Ears are burning saying

“My ears are burning” means you are subconsciously aware of being talked about.

This idiom dates back to Roman times: 26 BC – 286 AD. The Roman believed that a burning sensation in many parts of the body had different meanings. They believed that if your left ear was burning someone was harboring ill will towards you, and if the right ear was burning you were being praised by someone.

Every cloud has a silver lining

Every cloud has a silver lining saying

“Every cloud has a silver lining” means a negative event may have a positive aspect to it.

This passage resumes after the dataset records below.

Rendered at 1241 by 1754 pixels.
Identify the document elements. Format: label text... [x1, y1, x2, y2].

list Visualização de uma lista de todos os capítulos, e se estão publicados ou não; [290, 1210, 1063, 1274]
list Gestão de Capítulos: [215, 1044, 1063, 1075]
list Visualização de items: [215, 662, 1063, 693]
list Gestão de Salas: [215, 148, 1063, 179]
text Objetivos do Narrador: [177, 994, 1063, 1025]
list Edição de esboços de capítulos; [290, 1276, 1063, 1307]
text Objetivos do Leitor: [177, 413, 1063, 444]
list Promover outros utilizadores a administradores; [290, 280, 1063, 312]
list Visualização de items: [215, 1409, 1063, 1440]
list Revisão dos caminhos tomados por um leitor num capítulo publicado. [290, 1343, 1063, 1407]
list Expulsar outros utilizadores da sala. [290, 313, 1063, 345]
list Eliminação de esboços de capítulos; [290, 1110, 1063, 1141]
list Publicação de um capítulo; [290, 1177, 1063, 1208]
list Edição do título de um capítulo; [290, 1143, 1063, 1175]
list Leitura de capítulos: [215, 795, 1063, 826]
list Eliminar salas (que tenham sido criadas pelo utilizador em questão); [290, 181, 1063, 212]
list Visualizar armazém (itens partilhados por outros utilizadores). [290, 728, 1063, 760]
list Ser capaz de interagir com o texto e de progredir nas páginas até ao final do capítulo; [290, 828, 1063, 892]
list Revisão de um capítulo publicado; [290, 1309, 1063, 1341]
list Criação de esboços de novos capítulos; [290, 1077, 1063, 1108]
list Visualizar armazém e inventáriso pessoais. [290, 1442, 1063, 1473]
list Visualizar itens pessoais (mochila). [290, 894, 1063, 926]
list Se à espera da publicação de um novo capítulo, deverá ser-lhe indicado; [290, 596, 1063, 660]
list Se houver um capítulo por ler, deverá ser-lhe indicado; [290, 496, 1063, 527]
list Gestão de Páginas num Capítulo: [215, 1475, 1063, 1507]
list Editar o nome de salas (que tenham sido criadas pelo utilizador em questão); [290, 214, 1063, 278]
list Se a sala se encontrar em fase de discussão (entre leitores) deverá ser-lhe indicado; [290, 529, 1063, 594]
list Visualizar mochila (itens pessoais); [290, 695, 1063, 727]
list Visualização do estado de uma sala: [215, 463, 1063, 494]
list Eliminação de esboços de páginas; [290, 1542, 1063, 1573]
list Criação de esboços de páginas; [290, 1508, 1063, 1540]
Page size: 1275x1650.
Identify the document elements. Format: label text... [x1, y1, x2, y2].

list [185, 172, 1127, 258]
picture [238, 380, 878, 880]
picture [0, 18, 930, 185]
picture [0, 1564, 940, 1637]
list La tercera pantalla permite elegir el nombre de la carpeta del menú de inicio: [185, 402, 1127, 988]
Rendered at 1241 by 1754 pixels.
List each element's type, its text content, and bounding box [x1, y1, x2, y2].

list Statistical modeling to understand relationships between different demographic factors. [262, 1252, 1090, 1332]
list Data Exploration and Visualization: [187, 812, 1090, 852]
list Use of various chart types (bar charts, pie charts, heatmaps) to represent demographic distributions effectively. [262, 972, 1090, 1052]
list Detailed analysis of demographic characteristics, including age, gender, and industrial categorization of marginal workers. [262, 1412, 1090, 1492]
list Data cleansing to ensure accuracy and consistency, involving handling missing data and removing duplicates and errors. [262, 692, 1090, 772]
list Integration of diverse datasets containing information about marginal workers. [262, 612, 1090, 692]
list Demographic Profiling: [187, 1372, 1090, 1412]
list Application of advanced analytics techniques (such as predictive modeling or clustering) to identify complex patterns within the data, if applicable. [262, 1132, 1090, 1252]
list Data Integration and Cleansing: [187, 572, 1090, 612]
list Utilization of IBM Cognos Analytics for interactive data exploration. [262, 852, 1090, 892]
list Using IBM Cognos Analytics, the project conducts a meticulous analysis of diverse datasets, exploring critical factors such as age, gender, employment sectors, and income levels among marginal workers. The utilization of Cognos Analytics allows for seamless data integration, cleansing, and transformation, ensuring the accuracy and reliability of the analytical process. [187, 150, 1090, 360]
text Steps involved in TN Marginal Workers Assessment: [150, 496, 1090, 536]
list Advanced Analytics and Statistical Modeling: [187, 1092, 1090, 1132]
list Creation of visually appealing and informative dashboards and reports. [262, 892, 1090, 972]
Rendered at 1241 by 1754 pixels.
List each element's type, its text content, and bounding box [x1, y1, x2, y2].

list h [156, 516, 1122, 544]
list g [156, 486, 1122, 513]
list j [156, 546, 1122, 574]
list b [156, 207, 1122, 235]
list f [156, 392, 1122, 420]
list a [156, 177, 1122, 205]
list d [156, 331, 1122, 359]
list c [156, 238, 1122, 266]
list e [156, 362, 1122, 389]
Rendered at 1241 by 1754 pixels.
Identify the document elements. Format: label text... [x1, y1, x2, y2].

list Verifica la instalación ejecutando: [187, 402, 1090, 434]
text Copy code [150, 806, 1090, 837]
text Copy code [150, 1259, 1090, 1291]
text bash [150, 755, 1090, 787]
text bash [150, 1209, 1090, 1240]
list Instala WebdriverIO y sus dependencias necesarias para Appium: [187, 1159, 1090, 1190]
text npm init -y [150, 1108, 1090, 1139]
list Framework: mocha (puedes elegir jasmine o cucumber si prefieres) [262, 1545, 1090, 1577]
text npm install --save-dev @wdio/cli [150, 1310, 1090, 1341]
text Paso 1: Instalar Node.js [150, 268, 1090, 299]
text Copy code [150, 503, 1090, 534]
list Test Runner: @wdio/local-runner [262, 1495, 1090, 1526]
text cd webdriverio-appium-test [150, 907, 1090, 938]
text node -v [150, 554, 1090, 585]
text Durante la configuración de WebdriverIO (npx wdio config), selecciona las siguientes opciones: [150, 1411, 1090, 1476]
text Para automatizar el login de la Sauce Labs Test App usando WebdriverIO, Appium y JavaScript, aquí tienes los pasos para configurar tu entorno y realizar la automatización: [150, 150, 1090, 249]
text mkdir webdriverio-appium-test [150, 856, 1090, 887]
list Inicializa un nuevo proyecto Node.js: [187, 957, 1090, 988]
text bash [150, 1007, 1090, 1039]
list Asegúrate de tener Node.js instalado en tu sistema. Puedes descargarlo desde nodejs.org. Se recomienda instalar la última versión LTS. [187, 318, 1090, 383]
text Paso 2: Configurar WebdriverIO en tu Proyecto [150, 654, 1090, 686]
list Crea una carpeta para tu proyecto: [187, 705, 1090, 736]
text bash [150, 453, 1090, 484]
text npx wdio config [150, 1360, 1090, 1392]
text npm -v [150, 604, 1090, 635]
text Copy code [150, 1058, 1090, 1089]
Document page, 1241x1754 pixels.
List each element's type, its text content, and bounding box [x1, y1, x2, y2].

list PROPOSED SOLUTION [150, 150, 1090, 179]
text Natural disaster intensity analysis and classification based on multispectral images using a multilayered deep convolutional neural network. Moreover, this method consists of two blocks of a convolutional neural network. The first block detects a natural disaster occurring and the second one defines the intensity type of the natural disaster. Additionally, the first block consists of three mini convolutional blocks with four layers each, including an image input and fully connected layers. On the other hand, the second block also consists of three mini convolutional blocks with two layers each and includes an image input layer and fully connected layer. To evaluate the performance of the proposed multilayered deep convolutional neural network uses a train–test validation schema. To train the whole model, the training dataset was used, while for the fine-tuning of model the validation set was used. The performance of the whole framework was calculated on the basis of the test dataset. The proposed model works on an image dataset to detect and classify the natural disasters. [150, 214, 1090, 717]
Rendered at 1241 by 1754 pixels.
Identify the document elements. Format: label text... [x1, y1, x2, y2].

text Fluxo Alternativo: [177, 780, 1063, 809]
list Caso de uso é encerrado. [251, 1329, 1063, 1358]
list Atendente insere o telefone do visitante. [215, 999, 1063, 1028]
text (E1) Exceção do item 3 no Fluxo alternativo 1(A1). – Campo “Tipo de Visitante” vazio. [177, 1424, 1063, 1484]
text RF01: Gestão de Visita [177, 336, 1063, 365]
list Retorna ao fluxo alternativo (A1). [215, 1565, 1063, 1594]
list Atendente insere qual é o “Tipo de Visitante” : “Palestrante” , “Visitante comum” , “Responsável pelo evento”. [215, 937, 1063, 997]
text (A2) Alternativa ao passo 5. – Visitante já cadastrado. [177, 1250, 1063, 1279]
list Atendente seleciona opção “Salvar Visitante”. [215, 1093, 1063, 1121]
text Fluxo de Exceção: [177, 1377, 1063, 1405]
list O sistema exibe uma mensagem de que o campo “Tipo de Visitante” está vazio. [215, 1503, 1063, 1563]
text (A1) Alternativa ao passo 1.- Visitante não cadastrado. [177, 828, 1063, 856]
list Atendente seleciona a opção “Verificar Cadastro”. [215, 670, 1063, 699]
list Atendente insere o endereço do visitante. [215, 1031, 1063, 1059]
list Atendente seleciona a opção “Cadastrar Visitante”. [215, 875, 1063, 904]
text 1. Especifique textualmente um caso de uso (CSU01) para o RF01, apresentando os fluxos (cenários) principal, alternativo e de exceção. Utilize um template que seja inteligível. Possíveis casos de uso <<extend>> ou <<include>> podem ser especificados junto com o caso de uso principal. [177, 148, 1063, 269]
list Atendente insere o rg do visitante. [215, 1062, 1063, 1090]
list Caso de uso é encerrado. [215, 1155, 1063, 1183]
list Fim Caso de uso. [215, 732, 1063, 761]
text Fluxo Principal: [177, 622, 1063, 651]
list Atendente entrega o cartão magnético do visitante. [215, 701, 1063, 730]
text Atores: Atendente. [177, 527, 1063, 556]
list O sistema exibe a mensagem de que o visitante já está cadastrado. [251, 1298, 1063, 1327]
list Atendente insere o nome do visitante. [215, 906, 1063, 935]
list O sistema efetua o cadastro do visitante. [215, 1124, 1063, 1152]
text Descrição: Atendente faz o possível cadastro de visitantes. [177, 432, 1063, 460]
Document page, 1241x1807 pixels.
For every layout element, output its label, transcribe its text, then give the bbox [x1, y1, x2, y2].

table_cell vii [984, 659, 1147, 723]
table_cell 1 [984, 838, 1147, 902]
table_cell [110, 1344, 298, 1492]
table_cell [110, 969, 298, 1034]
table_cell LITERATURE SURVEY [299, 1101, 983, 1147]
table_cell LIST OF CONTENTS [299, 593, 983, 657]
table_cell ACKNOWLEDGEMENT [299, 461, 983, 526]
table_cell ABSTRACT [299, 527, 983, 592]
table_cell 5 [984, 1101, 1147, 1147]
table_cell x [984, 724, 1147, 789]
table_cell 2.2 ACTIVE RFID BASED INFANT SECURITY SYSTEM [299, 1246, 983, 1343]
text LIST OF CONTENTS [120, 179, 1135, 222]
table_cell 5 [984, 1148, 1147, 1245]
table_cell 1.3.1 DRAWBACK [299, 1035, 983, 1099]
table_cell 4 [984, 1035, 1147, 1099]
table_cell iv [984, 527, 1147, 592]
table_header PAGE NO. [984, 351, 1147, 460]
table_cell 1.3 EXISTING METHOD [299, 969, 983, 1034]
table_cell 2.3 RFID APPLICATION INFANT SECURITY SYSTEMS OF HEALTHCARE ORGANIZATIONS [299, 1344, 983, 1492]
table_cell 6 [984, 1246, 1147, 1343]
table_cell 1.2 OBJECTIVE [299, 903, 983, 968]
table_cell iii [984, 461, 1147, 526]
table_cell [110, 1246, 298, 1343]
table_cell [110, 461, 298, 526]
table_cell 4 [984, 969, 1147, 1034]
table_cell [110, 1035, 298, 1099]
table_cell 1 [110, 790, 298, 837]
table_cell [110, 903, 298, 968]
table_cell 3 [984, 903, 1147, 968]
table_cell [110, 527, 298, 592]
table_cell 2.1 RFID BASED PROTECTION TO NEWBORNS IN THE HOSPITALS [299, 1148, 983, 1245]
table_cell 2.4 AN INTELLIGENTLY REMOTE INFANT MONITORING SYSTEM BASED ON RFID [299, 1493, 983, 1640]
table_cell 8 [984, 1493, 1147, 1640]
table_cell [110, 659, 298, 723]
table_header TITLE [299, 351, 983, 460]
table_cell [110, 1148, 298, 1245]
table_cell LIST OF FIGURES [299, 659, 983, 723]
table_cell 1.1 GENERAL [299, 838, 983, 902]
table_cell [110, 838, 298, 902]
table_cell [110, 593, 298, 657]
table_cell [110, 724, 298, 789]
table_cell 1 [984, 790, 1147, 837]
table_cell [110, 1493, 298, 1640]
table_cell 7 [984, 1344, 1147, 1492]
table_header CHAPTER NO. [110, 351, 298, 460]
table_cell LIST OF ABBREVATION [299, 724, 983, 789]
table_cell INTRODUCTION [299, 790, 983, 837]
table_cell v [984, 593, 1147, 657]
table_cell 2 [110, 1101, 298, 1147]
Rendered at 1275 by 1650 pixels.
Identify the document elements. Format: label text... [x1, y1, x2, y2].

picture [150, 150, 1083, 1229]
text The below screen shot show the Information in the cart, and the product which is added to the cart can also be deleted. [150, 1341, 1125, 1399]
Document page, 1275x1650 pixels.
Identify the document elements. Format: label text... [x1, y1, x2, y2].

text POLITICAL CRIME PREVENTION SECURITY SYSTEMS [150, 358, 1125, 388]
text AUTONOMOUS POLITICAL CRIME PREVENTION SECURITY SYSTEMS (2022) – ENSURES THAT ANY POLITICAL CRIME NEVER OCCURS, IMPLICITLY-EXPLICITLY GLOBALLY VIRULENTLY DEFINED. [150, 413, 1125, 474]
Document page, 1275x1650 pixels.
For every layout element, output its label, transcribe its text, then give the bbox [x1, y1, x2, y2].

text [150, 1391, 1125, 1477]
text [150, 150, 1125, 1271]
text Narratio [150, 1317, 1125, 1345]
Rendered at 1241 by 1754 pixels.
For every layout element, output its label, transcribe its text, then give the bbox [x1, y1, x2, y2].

This saying is directly attributed to John Milton. In 1634 he wrote a piece called Cornus: A Mask Presented at Ludlow Castle. He spoke of a silver lining of brightness behind every cloud. The proverb was popularized in the 1800s Victorian England which experienced a time of optimism and positivity among its upper classes.

Piece of cake

Piece of cake saying

Piece of cake means something is achieved easily.

This saying is directly attributed t American poet Ogden Nash, who, in 1930, said, “Life’s a piece of cake.”